SUPPLIED DATA -
::::::::::

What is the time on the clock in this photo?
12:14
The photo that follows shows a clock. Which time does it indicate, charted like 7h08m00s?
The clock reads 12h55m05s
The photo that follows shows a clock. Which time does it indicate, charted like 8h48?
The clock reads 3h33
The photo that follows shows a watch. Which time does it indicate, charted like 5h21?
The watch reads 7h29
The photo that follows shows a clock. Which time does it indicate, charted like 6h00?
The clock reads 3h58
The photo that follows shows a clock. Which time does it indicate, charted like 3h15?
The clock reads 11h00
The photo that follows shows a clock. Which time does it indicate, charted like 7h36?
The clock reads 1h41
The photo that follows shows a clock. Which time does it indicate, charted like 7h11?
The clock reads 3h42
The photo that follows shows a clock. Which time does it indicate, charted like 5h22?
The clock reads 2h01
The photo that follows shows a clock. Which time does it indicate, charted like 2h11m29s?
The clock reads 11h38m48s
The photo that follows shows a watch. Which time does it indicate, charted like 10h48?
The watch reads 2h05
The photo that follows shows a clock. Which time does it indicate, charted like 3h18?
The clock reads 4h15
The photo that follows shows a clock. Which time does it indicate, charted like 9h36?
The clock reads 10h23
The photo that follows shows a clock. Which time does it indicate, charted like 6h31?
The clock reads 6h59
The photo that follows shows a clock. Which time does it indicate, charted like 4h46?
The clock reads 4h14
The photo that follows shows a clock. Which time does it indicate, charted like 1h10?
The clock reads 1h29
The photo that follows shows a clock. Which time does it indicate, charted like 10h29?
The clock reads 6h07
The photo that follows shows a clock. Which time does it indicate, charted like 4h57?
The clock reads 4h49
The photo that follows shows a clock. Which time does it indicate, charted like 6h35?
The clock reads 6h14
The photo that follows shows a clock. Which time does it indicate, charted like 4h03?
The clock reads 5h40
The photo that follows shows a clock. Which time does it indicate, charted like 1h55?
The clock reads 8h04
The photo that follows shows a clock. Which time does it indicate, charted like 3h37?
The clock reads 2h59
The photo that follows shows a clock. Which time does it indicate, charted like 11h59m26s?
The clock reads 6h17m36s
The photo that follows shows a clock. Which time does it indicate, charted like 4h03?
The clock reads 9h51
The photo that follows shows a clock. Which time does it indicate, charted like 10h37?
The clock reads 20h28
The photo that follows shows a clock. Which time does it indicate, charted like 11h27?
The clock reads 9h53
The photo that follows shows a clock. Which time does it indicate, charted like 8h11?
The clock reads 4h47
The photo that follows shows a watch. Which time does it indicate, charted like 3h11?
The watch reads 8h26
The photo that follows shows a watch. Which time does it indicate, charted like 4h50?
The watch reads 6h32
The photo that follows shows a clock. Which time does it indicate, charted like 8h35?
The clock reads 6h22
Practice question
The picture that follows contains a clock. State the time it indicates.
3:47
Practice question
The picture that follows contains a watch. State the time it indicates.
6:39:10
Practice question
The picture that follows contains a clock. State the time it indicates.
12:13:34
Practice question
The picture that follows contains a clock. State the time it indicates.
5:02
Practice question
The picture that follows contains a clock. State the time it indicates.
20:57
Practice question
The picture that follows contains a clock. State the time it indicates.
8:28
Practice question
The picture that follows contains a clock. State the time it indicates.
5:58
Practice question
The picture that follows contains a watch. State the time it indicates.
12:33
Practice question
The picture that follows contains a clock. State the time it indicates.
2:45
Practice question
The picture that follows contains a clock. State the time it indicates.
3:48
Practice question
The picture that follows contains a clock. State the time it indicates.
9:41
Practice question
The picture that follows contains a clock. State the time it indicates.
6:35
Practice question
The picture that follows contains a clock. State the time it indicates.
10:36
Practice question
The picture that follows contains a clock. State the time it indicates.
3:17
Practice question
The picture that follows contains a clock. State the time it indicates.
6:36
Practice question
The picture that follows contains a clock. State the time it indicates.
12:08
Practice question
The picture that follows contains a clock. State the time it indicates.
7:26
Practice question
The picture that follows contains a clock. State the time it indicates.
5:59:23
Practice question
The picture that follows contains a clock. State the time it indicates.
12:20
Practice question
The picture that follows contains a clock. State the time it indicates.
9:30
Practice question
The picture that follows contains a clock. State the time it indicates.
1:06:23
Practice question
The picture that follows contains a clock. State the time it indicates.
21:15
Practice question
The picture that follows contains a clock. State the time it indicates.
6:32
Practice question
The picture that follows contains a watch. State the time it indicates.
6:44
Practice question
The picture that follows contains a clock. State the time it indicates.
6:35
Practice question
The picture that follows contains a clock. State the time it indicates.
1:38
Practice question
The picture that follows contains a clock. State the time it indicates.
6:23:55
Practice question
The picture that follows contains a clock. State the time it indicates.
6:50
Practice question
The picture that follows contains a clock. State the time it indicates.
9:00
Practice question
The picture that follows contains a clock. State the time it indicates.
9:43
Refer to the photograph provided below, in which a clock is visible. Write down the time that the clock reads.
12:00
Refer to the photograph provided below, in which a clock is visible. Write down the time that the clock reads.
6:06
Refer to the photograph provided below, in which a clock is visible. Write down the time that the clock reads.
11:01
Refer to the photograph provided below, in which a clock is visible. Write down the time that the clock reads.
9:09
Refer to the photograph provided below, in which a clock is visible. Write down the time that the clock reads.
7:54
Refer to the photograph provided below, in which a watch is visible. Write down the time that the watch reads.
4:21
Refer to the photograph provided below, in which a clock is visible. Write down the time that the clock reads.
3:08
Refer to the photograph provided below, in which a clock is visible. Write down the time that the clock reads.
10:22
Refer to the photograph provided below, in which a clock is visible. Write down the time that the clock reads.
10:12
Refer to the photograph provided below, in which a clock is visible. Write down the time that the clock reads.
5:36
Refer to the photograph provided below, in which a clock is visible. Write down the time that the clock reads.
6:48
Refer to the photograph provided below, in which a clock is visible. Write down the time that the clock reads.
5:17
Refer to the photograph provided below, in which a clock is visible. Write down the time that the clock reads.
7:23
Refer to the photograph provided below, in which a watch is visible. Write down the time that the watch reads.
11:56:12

::::::::::

SHORT PROBLEM -
Rewrite all of the records above, changing "charted like" to "formatted like" wherever it occurs and leaving everything else unchanged.

CORRECT RESPONSE -
What is the time on the clock in this photo?
12:14
The photo that follows shows a clock. Which time does it indicate, formatted like 7h08m00s?
The clock reads 12h55m05s
The photo that follows shows a clock. Which time does it indicate, formatted like 8h48?
The clock reads 3h33
The photo that follows shows a watch. Which time does it indicate, formatted like 5h21?
The watch reads 7h29
The photo that follows shows a clock. Which time does it indicate, formatted like 6h00?
The clock reads 3h58
The photo that follows shows a clock. Which time does it indicate, formatted like 3h15?
The clock reads 11h00
The photo that follows shows a clock. Which time does it indicate, formatted like 7h36?
The clock reads 1h41
The photo that follows shows a clock. Which time does it indicate, formatted like 7h11?
The clock reads 3h42
The photo that follows shows a clock. Which time does it indicate, formatted like 5h22?
The clock reads 2h01
The photo that follows shows a clock. Which time does it indicate, formatted like 2h11m29s?
The clock reads 11h38m48s
The photo that follows shows a watch. Which time does it indicate, formatted like 10h48?
The watch reads 2h05
The photo that follows shows a clock. Which time does it indicate, formatted like 3h18?
The clock reads 4h15
The photo that follows shows a clock. Which time does it indicate, formatted like 9h36?
The clock reads 10h23
The photo that follows shows a clock. Which time does it indicate, formatted like 6h31?
The clock reads 6h59
The photo that follows shows a clock. Which time does it indicate, formatted like 4h46?
The clock reads 4h14
The photo that follows shows a clock. Which time does it indicate, formatted like 1h10?
The clock reads 1h29
The photo that follows shows a clock. Which time does it indicate, formatted like 10h29?
The clock reads 6h07
The photo that follows shows a clock. Which time does it indicate, formatted like 4h57?
The clock reads 4h49
The photo that follows shows a clock. Which time does it indicate, formatted like 6h35?
The clock reads 6h14
The photo that follows shows a clock. Which time does it indicate, formatted like 4h03?
The clock reads 5h40
The photo that follows shows a clock. Which time does it indicate, formatted like 1h55?
The clock reads 8h04
The photo that follows shows a clock. Which time does it indicate, formatted like 3h37?
The clock reads 2h59
The photo that follows shows a clock. Which time does it indicate, formatted like 11h59m26s?
The clock reads 6h17m36s
The photo that follows shows a clock. Which time does it indicate, formatted like 4h03?
The clock reads 9h51
The photo that follows shows a clock. Which time does it indicate, formatted like 10h37?
The clock reads 20h28
The photo that follows shows a clock. Which time does it indicate, formatted like 11h27?
The clock reads 9h53
The photo that follows shows a clock. Which time does it indicate, formatted like 8h11?
The clock reads 4h47
The photo that follows shows a watch. Which time does it indicate, formatted like 3h11?
The watch reads 8h26
The photo that follows shows a watch. Which time does it indicate, formatted like 4h50?
The watch reads 6h32
The photo that follows shows a clock. Which time does it indicate, formatted like 8h35?
The clock reads 6h22
Practice question
The picture that follows contains a clock. State the time it indicates.
3:47
Practice question
The picture that follows contains a watch. State the time it indicates.
6:39:10
Practice question
The picture that follows contains a clock. State the time it indicates.
12:13:34
Practice question
The picture that follows contains a clock. State the time it indicates.
5:02
Practice question
The picture that follows contains a clock. State the time it indicates.
20:57
Practice question
The picture that follows contains a clock. State the time it indicates.
8:28
Practice question
The picture that follows contains a clock. State the time it indicates.
5:58
Practice question
The picture that follows contains a watch. State the time it indicates.
12:33
Practice question
The picture that follows contains a clock. State the time it indicates.
2:45
Practice question
The picture that follows contains a clock. State the time it indicates.
3:48
Practice question
The picture that follows contains a clock. State the time it indicates.
9:41
Practice question
The picture that follows contains a clock. State the time it indicates.
6:35
Practice question
The picture that follows contains a clock. State the time it indicates.
10:36
Practice question
The picture that follows contains a clock. State the time it indicates.
3:17
Practice question
The picture that follows contains a clock. State the time it indicates.
6:36
Practice question
The picture that follows contains a clock. State the time it indicates.
12:08
Practice question
The picture that follows contains a clock. State the time it indicates.
7:26
Practice question
The picture that follows contains a clock. State the time it indicates.
5:59:23
Practice question
The picture that follows contains a clock. State the time it indicates.
12:20
Practice question
The picture that follows contains a clock. State the time it indicates.
9:30
Practice question
The picture that follows contains a clock. State the time it indicates.
1:06:23
Practice question
The picture that follows contains a clock. State the time it indicates.
21:15
Practice question
The picture that follows contains a clock. State the time it indicates.
6:32
Practice question
The picture that follows contains a watch. State the time it indicates.
6:44
Practice question
The picture that follows contains a clock. State the time it indicates.
6:35
Practice question
The picture that follows contains a clock. State the time it indicates.
1:38
Practice question
The picture that follows contains a clock. State the time it indicates.
6:23:55
Practice question
The picture that follows contains a clock. State the time it indicates.
6:50
Practice question
The picture that follows contains a clock. State the time it indicates.
9:00
Practice question
The picture that follows contains a clock. State the time it indicates.
9:43
Refer to the photograph provided below, in which a clock is visible. Write down the time that the clock reads.
12:00
Refer to the photograph provided below, in which a clock is visible. Write down the time that the clock reads.
6:06
Refer to the photograph provided below, in which a clock is visible. Write down the time that the clock reads.
11:01
Refer to the photograph provided below, in which a clock is visible. Write down the time that the clock reads.
9:09
Refer to the photograph provided below, in which a clock is visible. Write down the time that the clock reads.
7:54
Refer to the photograph provided below, in which a watch is visible. Write down the time that the watch reads.
4:21
Refer to the photograph provided below, in which a clock is visible. Write down the time that the clock reads.
3:08
Refer to the photograph provided below, in which a clock is visible. Write down the time that the clock reads.
10:22
Refer to the photograph provided below, in which a clock is visible. Write down the time that the clock reads.
10:12
Refer to the photograph provided below, in which a clock is visible. Write down the time that the clock reads.
5:36
Refer to the photograph provided below, in which a clock is visible. Write down the time that the clock reads.
6:48
Refer to the photograph provided below, in which a clock is visible. Write down the time that the clock reads.
5:17
Refer to the photograph provided below, in which a clock is visible. Write down the time that the clock reads.
7:23
Refer to the photograph provided below, in which a watch is visible. Write down the time that the watch reads.
11:56:12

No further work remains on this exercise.